> **Your task**
Write out the records word for word.

Records from a dataset
++++++++++

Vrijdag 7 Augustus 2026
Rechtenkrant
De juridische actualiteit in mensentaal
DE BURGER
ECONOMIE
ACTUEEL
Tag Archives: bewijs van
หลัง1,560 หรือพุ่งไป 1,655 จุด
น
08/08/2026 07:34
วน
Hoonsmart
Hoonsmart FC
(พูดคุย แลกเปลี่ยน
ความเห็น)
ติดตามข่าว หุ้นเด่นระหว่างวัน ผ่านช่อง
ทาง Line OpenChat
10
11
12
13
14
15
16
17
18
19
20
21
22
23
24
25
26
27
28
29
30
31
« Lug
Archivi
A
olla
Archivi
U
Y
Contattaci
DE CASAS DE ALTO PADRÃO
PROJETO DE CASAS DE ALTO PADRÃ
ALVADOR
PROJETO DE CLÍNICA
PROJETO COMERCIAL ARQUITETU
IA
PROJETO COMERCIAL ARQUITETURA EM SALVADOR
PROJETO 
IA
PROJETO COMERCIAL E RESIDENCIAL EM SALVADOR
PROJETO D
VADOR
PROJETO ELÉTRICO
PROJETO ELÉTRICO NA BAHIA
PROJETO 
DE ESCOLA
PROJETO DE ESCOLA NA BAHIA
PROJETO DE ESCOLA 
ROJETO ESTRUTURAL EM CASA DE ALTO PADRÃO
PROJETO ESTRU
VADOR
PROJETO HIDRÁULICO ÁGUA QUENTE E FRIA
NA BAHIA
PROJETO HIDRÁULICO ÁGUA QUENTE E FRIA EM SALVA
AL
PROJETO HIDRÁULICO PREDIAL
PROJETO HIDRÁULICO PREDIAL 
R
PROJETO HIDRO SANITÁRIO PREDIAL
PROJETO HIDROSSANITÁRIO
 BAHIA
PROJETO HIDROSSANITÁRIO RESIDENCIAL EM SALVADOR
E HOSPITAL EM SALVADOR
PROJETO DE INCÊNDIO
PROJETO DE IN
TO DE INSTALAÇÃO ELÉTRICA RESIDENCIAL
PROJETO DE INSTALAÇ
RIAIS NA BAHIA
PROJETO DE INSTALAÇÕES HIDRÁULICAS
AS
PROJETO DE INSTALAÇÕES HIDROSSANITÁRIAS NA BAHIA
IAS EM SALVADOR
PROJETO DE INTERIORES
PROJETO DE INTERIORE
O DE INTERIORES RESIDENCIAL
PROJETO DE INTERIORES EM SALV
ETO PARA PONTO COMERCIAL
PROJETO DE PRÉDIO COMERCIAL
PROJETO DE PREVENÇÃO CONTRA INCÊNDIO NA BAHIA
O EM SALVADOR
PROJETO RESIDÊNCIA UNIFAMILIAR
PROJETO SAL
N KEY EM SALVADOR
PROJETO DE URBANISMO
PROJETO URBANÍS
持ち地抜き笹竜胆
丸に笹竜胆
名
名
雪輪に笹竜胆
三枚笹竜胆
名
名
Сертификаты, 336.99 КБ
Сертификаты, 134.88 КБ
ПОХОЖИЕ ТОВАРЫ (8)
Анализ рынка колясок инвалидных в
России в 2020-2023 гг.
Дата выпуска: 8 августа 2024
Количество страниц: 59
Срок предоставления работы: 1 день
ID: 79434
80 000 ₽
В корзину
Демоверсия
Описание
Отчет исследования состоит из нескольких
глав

++++++++++

> **Written solution**
Vrijdag 7 Augustus 2026
Rechtenkrant
De juridische actualiteit in mensentaal
DE BURGER
ECONOMIE
ACTUEEL
Tag Archives: bewijs van
หลัง1,560 หรือพุ่งไป 1,655 จุด
น
08/08/2026 07:34
วน
Hoonsmart
Hoonsmart FC
(พูดคุย แลกเปลี่ยน
ความเห็น)
ติดตามข่าว หุ้นเด่นระหว่างวัน ผ่านช่อง
ทาง Line OpenChat
10
11
12
13
14
15
16
17
18
19
20
21
22
23
24
25
26
27
28
29
30
31
« Lug
Archivi
A
olla
Archivi
U
Y
Contattaci
DE CASAS DE ALTO PADRÃO
PROJETO DE CASAS DE ALTO PADRÃ
ALVADOR
PROJETO DE CLÍNICA
PROJETO COMERCIAL ARQUITETU
IA
PROJETO COMERCIAL ARQUITETURA EM SALVADOR
PROJETO 
IA
PROJETO COMERCIAL E RESIDENCIAL EM SALVADOR
PROJETO D
VADOR
PROJETO ELÉTRICO
PROJETO ELÉTRICO NA BAHIA
PROJETO 
DE ESCOLA
PROJETO DE ESCOLA NA BAHIA
PROJETO DE ESCOLA 
ROJETO ESTRUTURAL EM CASA DE ALTO PADRÃO
PROJETO ESTRU
VADOR
PROJETO HIDRÁULICO ÁGUA QUENTE E FRIA
NA BAHIA
PROJETO HIDRÁULICO ÁGUA QUENTE E FRIA EM SALVA
AL
PROJETO HIDRÁULICO PREDIAL
PROJETO HIDRÁULICO PREDIAL 
R
PROJETO HIDRO SANITÁRIO PREDIAL
PROJETO HIDROSSANITÁRIO
 BAHIA
PROJETO HIDROSSANITÁRIO RESIDENCIAL EM SALVADOR
E HOSPITAL EM SALVADOR
PROJETO DE INCÊNDIO
PROJETO DE IN
TO DE INSTALAÇÃO ELÉTRICA RESIDENCIAL
PROJETO DE INSTALAÇ
RIAIS NA BAHIA
PROJETO DE INSTALAÇÕES HIDRÁULICAS
AS
PROJETO DE INSTALAÇÕES HIDROSSANITÁRIAS NA BAHIA
IAS EM SALVADOR
PROJETO DE INTERIORES
PROJETO DE INTERIORE
O DE INTERIORES RESIDENCIAL
PROJETO DE INTERIORES EM SALV
ETO PARA PONTO COMERCIAL
PROJETO DE PRÉDIO COMERCIAL
PROJETO DE PREVENÇÃO CONTRA INCÊNDIO NA BAHIA
O EM SALVADOR
PROJETO RESIDÊNCIA UNIFAMILIAR
PROJETO SAL
N KEY EM SALVADOR
PROJETO DE URBANISMO
PROJETO URBANÍS
持ち地抜き笹竜胆
丸に笹竜胆
名
名
雪輪に笹竜胆
三枚笹竜胆
名
名
Сертификаты, 336.99 КБ
Сертификаты, 134.88 КБ
ПОХОЖИЕ ТОВАРЫ (8)
Анализ рынка колясок инвалидных в
России в 2020-2023 гг.
Дата выпуска: 8 августа 2024
Количество страниц: 59
Срок предоставления работы: 1 день
ID: 79434
80 000 ₽
В корзину
Демоверсия
Описание
Отчет исследования состоит из нескольких
глав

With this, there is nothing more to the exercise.